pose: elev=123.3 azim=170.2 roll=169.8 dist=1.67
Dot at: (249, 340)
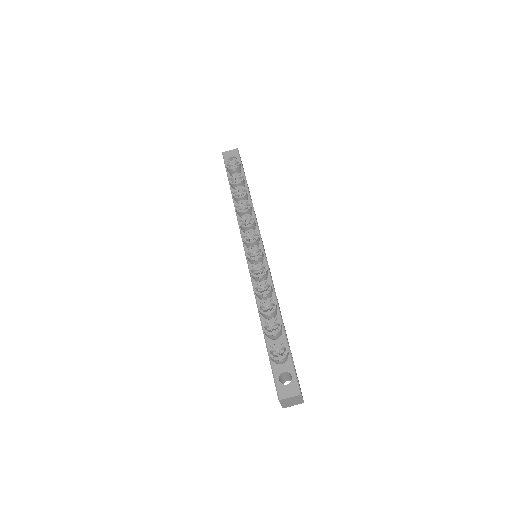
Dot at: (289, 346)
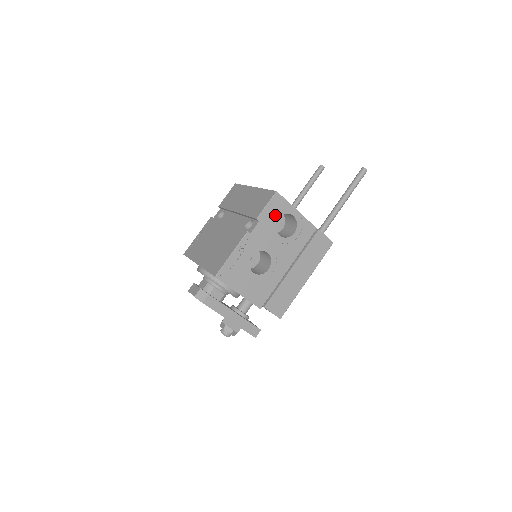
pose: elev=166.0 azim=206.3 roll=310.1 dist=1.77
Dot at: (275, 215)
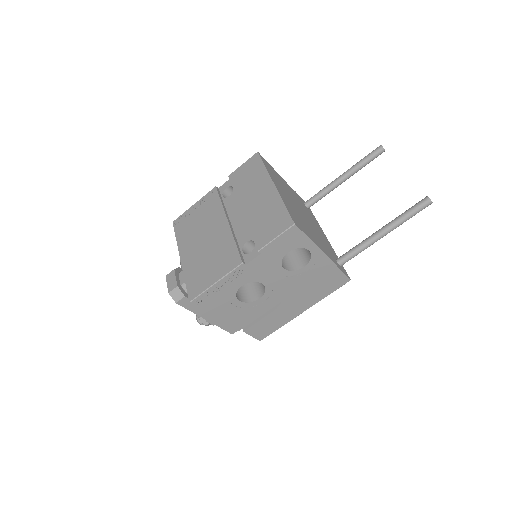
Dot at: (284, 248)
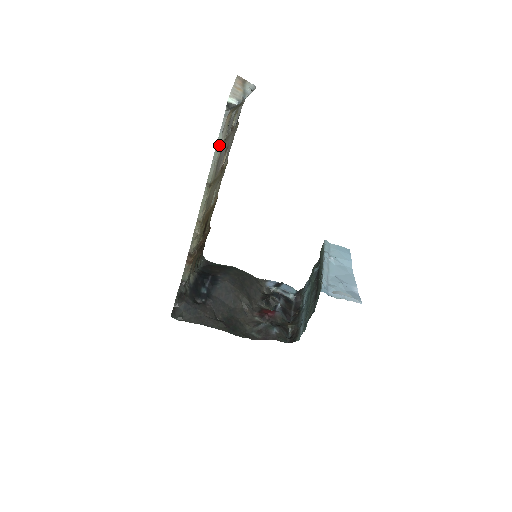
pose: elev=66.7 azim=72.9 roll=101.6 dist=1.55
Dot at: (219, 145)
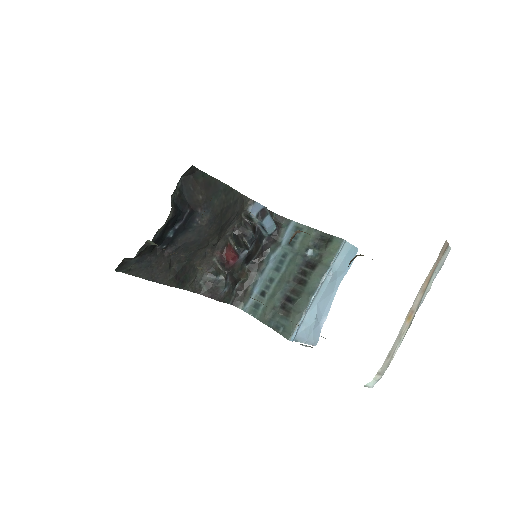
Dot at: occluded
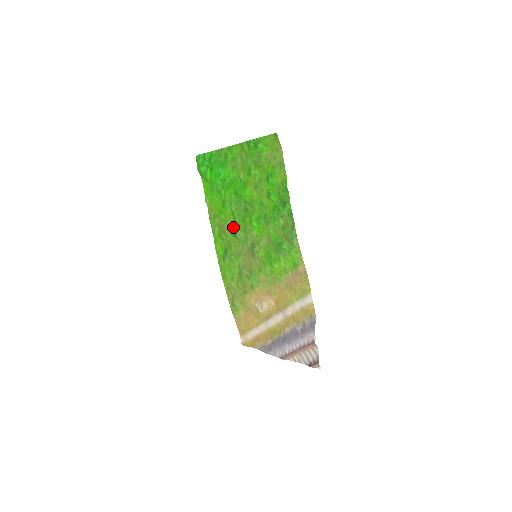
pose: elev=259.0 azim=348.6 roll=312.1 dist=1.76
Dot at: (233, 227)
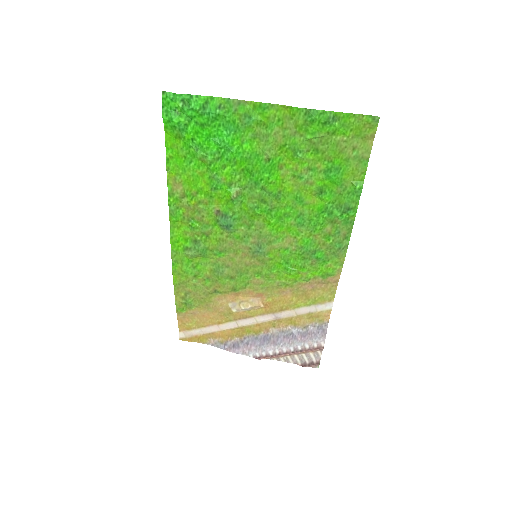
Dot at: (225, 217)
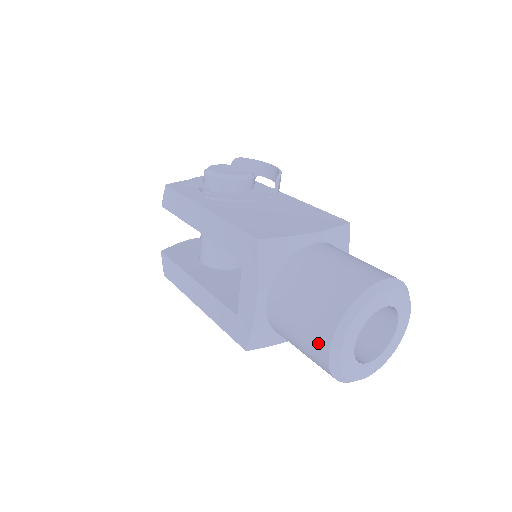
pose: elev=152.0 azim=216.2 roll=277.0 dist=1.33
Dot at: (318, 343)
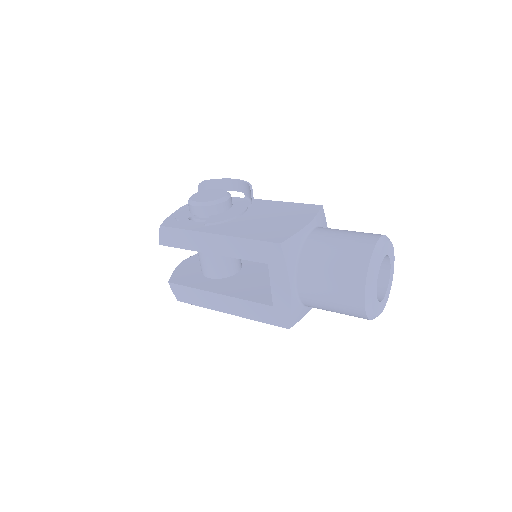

══════

TASK PROMPT ▸ Starting at the line containing "pose: elev=152.0 azim=216.2" and ending at the close of the listing, render those lines as a numbered list. Leave out any blank lines and omit the pictures.

SOLUTION BELOW ▸
1. pose: elev=152.0 azim=216.2 roll=277.0 dist=1.33
2. Dot at: (318, 343)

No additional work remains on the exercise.